Innovation and being brave: redux

Since part of what we're about here in the Unified Library Scene is learning and growing, I wanted to follow up a post that I wrote with some new insight I stumbled across during my time in Chicago at ALA Midwinter.

A couple of weeks ago, I wrote a post about how transitioning from MARC to a post-MARC world would require us all to be brave. I still believe that, by the way. I still believe that being innovative means sitting with our discomfort and moving forward with it.

But even after I wrote it, I didn't feel like it entirely addressed the hum of anxiety I was feeling in the cataloging community. Yes, change is hard. Yes, innovation requires discomfort. But I didn't feel like I'd gotten to the heart of what that anxiety was in my post.

I went to a session at ALA Midwinter and heard a presentation on BIBFLOW. The BIBFLOW project seeks to understand the academic library technical services environment and how the move away from MARC has the potential to impact any number of technical services workflows.

The presenter, Xiaoli Li, made an excellent point that quantified that anxiety that catalogers feel about what lies beyond the edge of a post-MARC world. She asked us to consider how many applications and workflows are reliant on records created in MARC.

Think about that: How many applications and workflows as your library are reliant on records created in MARC? Chances are, it's a lot. And this is why the move from MARC to BIBFRAME is more of an evolution than a simple data conversion. It means rethinking everything.

In that moment, a light bulb went on and I suddenly understood that hum of anxiety I'd been sensing in the cataloging community. It's hard to consider changing those workflows and changing those applications. Those things are difficult and require time and money that you may not feel you have. And what if things aren't perfect? What then?

I guess this is where we circle back to the earlier post about innovation and being brave. Reconsidering how and why you do what you do isn't a bad thing. Yes, it's time consuming. Yes, it's frustrating. But you get to have a lot of amazing 'aha!' moments along the way. And you get to figure out where the pain points are in the processes you often run without considering them.

So, yes. Sit with your discomfort and bravely and boldly move forward. But maybe that first step for you is smaller. Maybe your first step is analyzing a workflow or cleaning up some data. Maybe it's identifying obsolete MARC fields and converting the data. Or maybe it's finding a book that explains Linked Data concepts in language you can understand.

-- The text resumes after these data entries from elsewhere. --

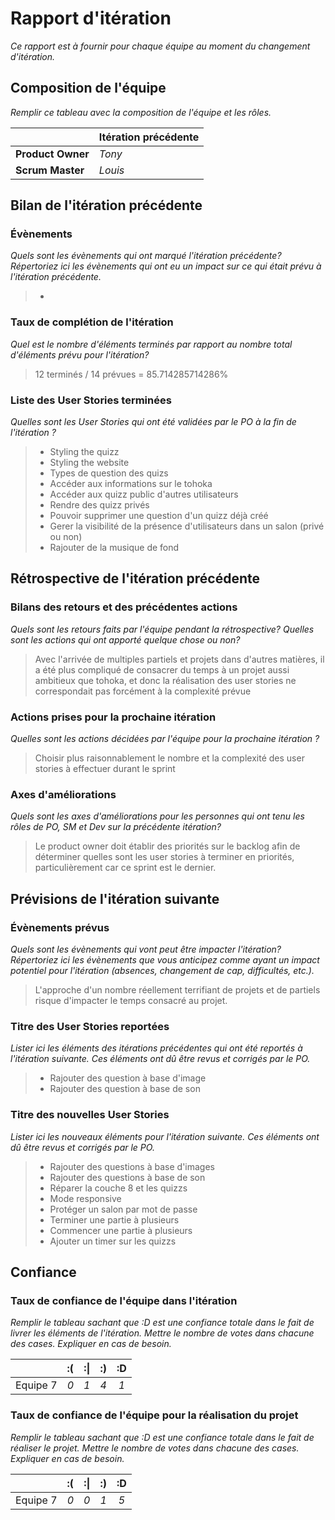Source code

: # Rapport d'itération  
*Ce rapport est à fournir pour chaque équipe au moment du changement d'itération.*

## Composition de l'équipe 
*Remplir ce tableau avec la composition de l'équipe et les rôles.*

|  &nbsp;                 | Itération précédente     |
| -------------           |-------------             |
| **Product Owner**       | *Tony*                       |
| **Scrum Master**        | *Louis*                       |

## Bilan de l'itération précédente  
### Évènements 
*Quels sont les évènements qui ont marqué l'itération précédente? Répertoriez ici les évènements qui ont eu un impact sur ce qui était prévu à l'itération précédente.*
> -

### Taux de complétion de l'itération  
*Quel est le nombre d'éléments terminés par rapport au nombre total d'éléments prévu pour l'itération?*
> 12 terminés / 14 prévues = 85.714285714286%

### Liste des User Stories terminées
*Quelles sont les User Stories qui ont été validées par le PO à la fin de l'itération ?*
> - Styling the quizz
> - Styling the website
> - Types de question des quizs
> - Accéder aux informations sur le tohoka
> - Accéder aux quizz public d'autres utilisateurs
> - Rendre des quizz privés
> - Pouvoir supprimer une question d'un quizz déjà créé
> - Gerer la visibilité de la présence d'utilisateurs dans un salon (privé ou non)
> - Rajouter de la musique de fond

## Rétrospective de l'itération précédente
  
### Bilans des retours et des précédentes actions 
*Quels sont les retours faits par l'équipe pendant la rétrospective? Quelles sont les actions qui ont apporté quelque chose ou non?*
> Avec l'arrivée de multiples partiels et projets dans d'autres matières, il a été plus compliqué de consacrer du temps à un projet aussi ambitieux que tohoka, et donc la réalisation des user stories ne correspondait pas forcément à la complexité prévue

### Actions prises pour la prochaine itération
*Quelles sont les actions décidées par l'équipe pour la prochaine itération ?*
> Choisir plus raisonnablement le nombre et la complexité des user stories à effectuer durant le sprint
 
### Axes d'améliorations 
*Quels sont les axes d'améliorations pour les personnes qui ont tenu les rôles de PO, SM et Dev sur la précédente itération?*
> Le product owner doit établir des priorités sur le backlog afin de déterminer quelles sont les user stories à terminer en priorités, particulièrement car ce sprint est le dernier.

## Prévisions de l'itération suivante  
### Évènements prévus  
*Quels sont les évènements qui vont peut être impacter l'itération? Répertoriez ici les évènements que vous anticipez comme ayant un impact potentiel pour l'itération (absences, changement de cap, difficultés, etc.).*
> L'approche d'un nombre réellement terrifiant de projets et de partiels risque d'impacter le temps consacré au projet.

### Titre des User Stories reportées  
*Lister ici les éléments des itérations précédentes qui ont été reportés à l'itération suivante. Ces éléments ont dû être revus et corrigés par le PO.*
> - Rajouter des question à base d'image
> - Rajouter des question à base de son

### Titre des nouvelles User Stories  
*Lister ici les nouveaux éléments pour l'itération suivante. Ces éléments ont dû être revus et corrigés par le PO.*
> - Rajouter des questions à base d'images
> - Rajouter des questions à base de son
> - Réparer la couche 8 et les quizzs
> - Mode responsive
> - Protéger un salon par mot de passe
> - Terminer une partie à plusieurs
> - Commencer une partie à plusieurs
> - Ajouter un timer sur les quizzs

## Confiance 
### Taux de confiance de l'équipe dans l'itération  
*Remplir le tableau sachant que :D est une confiance totale dans le fait de livrer les éléments de l'itération. Mettre le nombre de votes dans chacune des cases. Expliquer en cas de besoin.*

|          	| :( 	| :&#124; 	| :) 	| :D 	|
|:--------:	|:----:	|:----:	    |:----:	|:----:	|
| Equipe 7 	|  *0* 	|  *1* 	    |  *4* 	|  *1* 	|

### Taux de confiance de l'équipe pour la réalisation du projet 
*Remplir le tableau sachant que :D est une confiance totale dans le fait de réaliser le projet. Mettre le nombre de votes dans chacune des cases. Expliquer en cas de besoin.*

|          	| :( 	| :&#124; 	| :) 	| :D 	|
|:--------:	|:----:	|:----:	    |:----:	|:----:	|
| Equipe 7 	|  *0* 	|  *0* 	    |  *1* 	|  *5* 	|

 
 
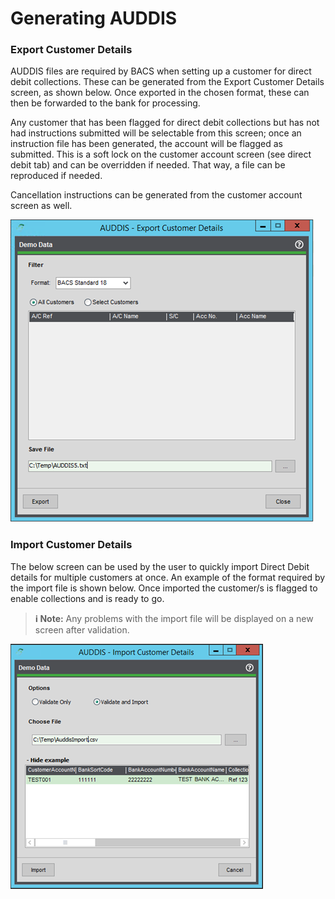 # Generating AUDDIS

### Export Customer Details

AUDDIS files are required by BACS when setting up a customer for direct debit collections. These can be generated from the Export Customer Details screen, as shown below. Once exported in the chosen format, these can then be forwarded to the bank for processing.

Any customer that has been flagged for direct debit collections but has not had instructions submitted will be selectable from this screen; once an instruction file has been generated, the account will be flagged as submitted. This is a soft lock on the customer account screen (see direct debit tab) and can be overridden if needed. That way, a file can be reproduced if needed.

Cancellation instructions can be generated from the customer account screen as well.

![Export Customer Details screen](img/dd_module_export_customer_details.png)

### Import Customer Details

The below screen can be used by the user to quickly import Direct Debit details for multiple customers at once. An example of the format required by the import file is shown below.
Once imported the customer/s is flagged to enable collections and is ready to go.

> **ℹ️ Note:** Any problems with the import file will be displayed on a new screen after validation.

![Import Customer Details screen](img/dd_module_import_customer_details.png)
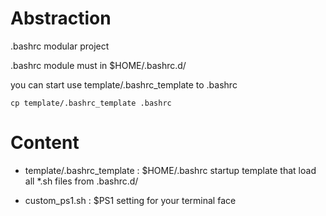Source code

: # Abstraction

.bashrc modular project

.bashrc module must in $HOME/.bashrc.d/

you can start use template/.bashrc_template to .bashrc

`
cp template/.bashrc_template .bashrc
`


# Content

- template/.bashrc_template : $HOME/.bashrc startup template that load all *.sh files from .bashrc.d/

- custom_ps1.sh : $PS1 setting for your terminal face


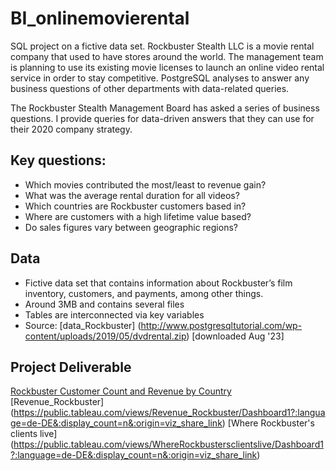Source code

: # BI_onlinemovierental
SQL project on a fictive data set. Rockbuster Stealth LLC is a movie rental company that used to have stores around the world. The management team is planning to use its existing movie licenses to launch an online video rental service in order to stay competitive. PostgreSQL analyses to answer any business questions of other departments with data-related queries.

The Rockbuster Stealth Management Board has asked a series of business questions. I provide queries for data-driven answers that they can use for their 2020 company strategy. 
## Key questions:
- Which movies contributed the most/least to revenue gain?
- What was the average rental duration for all videos?
- Which countries are Rockbuster customers based in?
- Where are customers with a high lifetime value based?
- Do sales figures vary between geographic regions?

## Data
- Fictive data set that contains information about Rockbuster’s film inventory, customers, and payments, among other things.
- Around 3MB and contains several files
- Tables are interconnected via key variables
- Source: [data_Rockbuster] (http://www.postgresqltutorial.com/wp-content/uploads/2019/05/dvdrental.zip) [downloaded Aug '23] 

## Project Deliverable
[Rockbuster Customer Count and Revenue by Country](https://public.tableau.com/views/RockbusterCustomerCountandRevenuebyCountry/Sheet1?:language=de-DE&:display_count=n&:origin=viz_share_link)
[Revenue_Rockbuster] (https://public.tableau.com/views/Revenue_Rockbuster/Dashboard1?:language=de-DE&:display_count=n&:origin=viz_share_link)
[Where Rockbuster's clients live] (https://public.tableau.com/views/WhereRockbustersclientslive/Dashboard1?:language=de-DE&:display_count=n&:origin=viz_share_link)
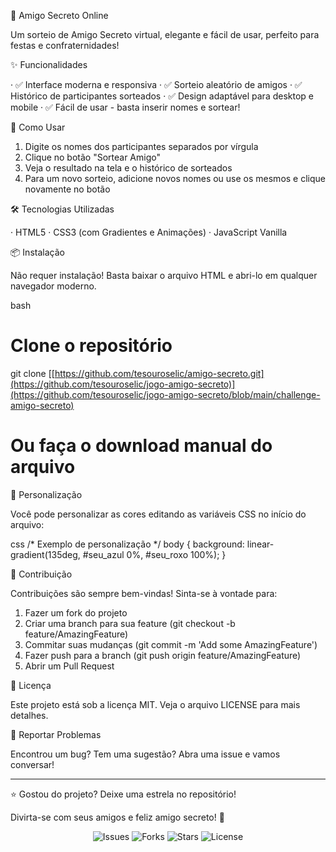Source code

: 🎄 Amigo Secreto Online

Um sorteio de Amigo Secreto virtual, elegante e fácil de usar, perfeito para festas e confraternidades!

✨ Funcionalidades

· ✅ Interface moderna e responsiva
· ✅ Sorteio aleatório de amigos
· ✅ Histórico de participantes sorteados
· ✅ Design adaptável para desktop e mobile
· ✅ Fácil de usar - basta inserir nomes e sortear!

🚀 Como Usar

1. Digite os nomes dos participantes separados por vírgula
2. Clique no botão "Sortear Amigo"
3. Veja o resultado na tela e o histórico de sorteados
4. Para um novo sorteio, adicione novos nomes ou use os mesmos e clique novamente no botão

🛠 Tecnologias Utilizadas

· HTML5
· CSS3 (com Gradientes e Animações)
· JavaScript Vanilla

📦 Instalação

Não requer instalação! Basta baixar o arquivo HTML e abri-lo em qualquer navegador moderno.

bash
# Clone o repositório
git clone [[https://github.com/tesouroselic/amigo-secreto.git](https://github.com/tesouroselic/jogo-amigo-secreto)](https://github.com/tesouroselic/jogo-amigo-secreto/blob/main/challenge-amigo-secreto)

# Ou faça o download manual do arquivo


🎨 Personalização

Você pode personalizar as cores editando as variáveis CSS no início do arquivo:

css
/* Exemplo de personalização */
body {
  background: linear-gradient(135deg, #seu_azul 0%, #seu_roxo 100%);
}


🤝 Contribuição

Contribuições são sempre bem-vindas! Sinta-se à vontade para:

1. Fazer um fork do projeto
2. Criar uma branch para sua feature (git checkout -b feature/AmazingFeature)
3. Commitar suas mudanças (git commit -m 'Add some AmazingFeature')
4. Fazer push para a branch (git push origin feature/AmazingFeature)
5. Abrir um Pull Request


📄 Licença

Este projeto está sob a licença MIT. Veja o arquivo LICENSE para mais detalhes.

🐛 Reportar Problemas

Encontrou um bug? Tem uma sugestão? Abra uma issue e vamos conversar!

---

⭐ Gostou do projeto? Deixe uma estrela no repositório!

Divirta-se com seus amigos e feliz amigo secreto! 🎁

<div align="center">
  <img src="https://img.shields.io/github/issues/seu-usuario/amigo-secreto" alt="Issues">
  <img src="https://img.shields.io/github/forks/seu-usuario/amigo-secreto" alt="Forks">
  <img src="https://img.shields.io/github/stars/seu-usuario/amigo-secreto" alt="Stars">
  <img src="https://img.shields.io/github/license/seu-usuario/amigo-secreto" alt="License">
</div>
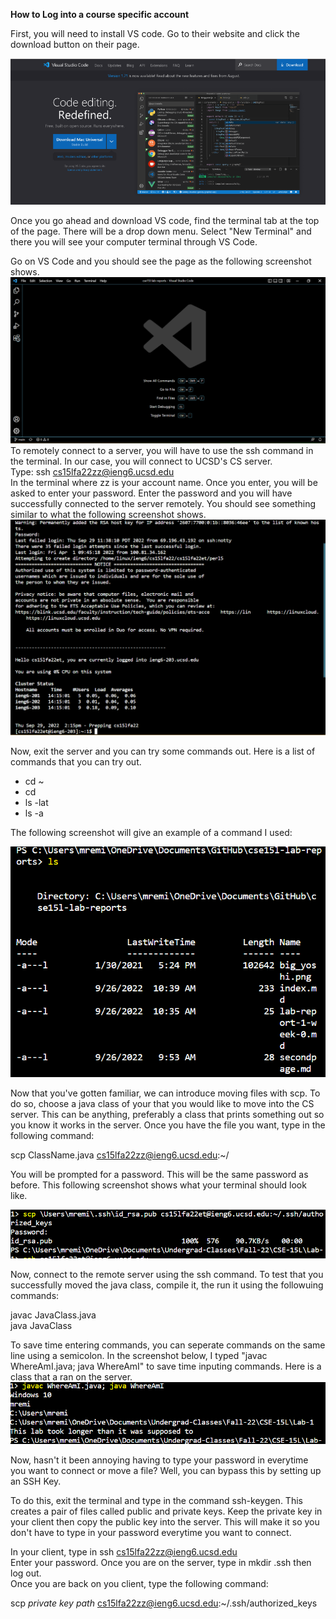 **How to Log into a course specific account**  


First, you will need to install VS code. Go to their website and click the download button on their page.

![](VSCodedownload.png)

Once you go ahead and download VS code, find the terminal tab at the top of the page. There will be a drop down menu. Select "New Terminal" and there you will see your computer terminal through VS Code.

Go on VS Code and you should see the page as the following screenshot shows.  
![](VS%20Code%20Screenshot.png)
To remotely connect to a server, you will have to use the ssh command in the terminal. In our case, you will connect to UCSD's CS server.  
Type: ssh cs15lfa22zz@ieng6.ucsd.edu  
In the terminal where zz is your account name. Once you enter, you will be asked to enter your password. Enter the password and you will have successfully connected to the server remotely. You should see something similar to what the following screenshot shows.  
![](VScode%20pt4%20screenshot.png)

Now, exit the server and you can try some commands out. Here is a list of commands that you can try out.  

- cd ~
- cd
- ls -lat
- ls -a

The following screenshot will give an example of a command I used:  

![](VScode1.5.png)

Now that you've gotten familiar, we can introduce moving files with scp. To do so, choose a java class of your that you would like to move into the CS server. This can be anything, preferably a class that prints something out so you know it works in the server. Once you have the file you want, type in the following command: 

scp ClassName.java cs15lfa22zz@ieng6.ucsd.edu:~/  

You will be prompted for a password. This will be the same password as before. This following screenshot shows what your terminal should look like.  

![](VScode1.7.png)

Now, connect to the remote server using the ssh command. To test that you successfully moved the java class, compile it, the run it using the followuing commands:  

javac JavaClass.java  
java JavaClass  

To save time entering commands, you can seperate commands on the same line using a semicolon. In the screenshot below, I typed "javac WhereAmI.java; java WhereAmI" to save time inputing commands. Here is a class that a ran on the server.  
![](VScode1.8.png)

Now, hasn't it been annoying having to type your password in everytime you want to connect or move a file? Well, you can bypass this by setting up an SSH Key.

To do this, exit the terminal and type in the command ssh-keygen. This creates a pair of files called public and private keys. Keep the private key in your client then copy the public key into the server. This will make it so you don't have to type in your password everytime you want to connect.

In your client, type in ssh cs15lfa22zz@ieng6.ucsd.edu  
Enter your password. Once you are on the server, type in mkdir .ssh then log out.  
Once you are back on you client, type the following command:  

scp *private key path* cs15lfa22zz@ieng6.ucsd.edu:~/.ssh/authorized_keys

Whatever it is, start today.

Stay positive,
Erin




1 comment:

  1. Interesting that changing workflows would be a source of anxiety. I've written, re-written and re-re-written workflows in my shop. Greater efficiency, changing staff patterns, new materials, differing skill levels, you name it. Often the workflow is the most flexible tool available. Now freeing the bib data from a record--the entification of the bib data--that would be a humdinger. Let's go!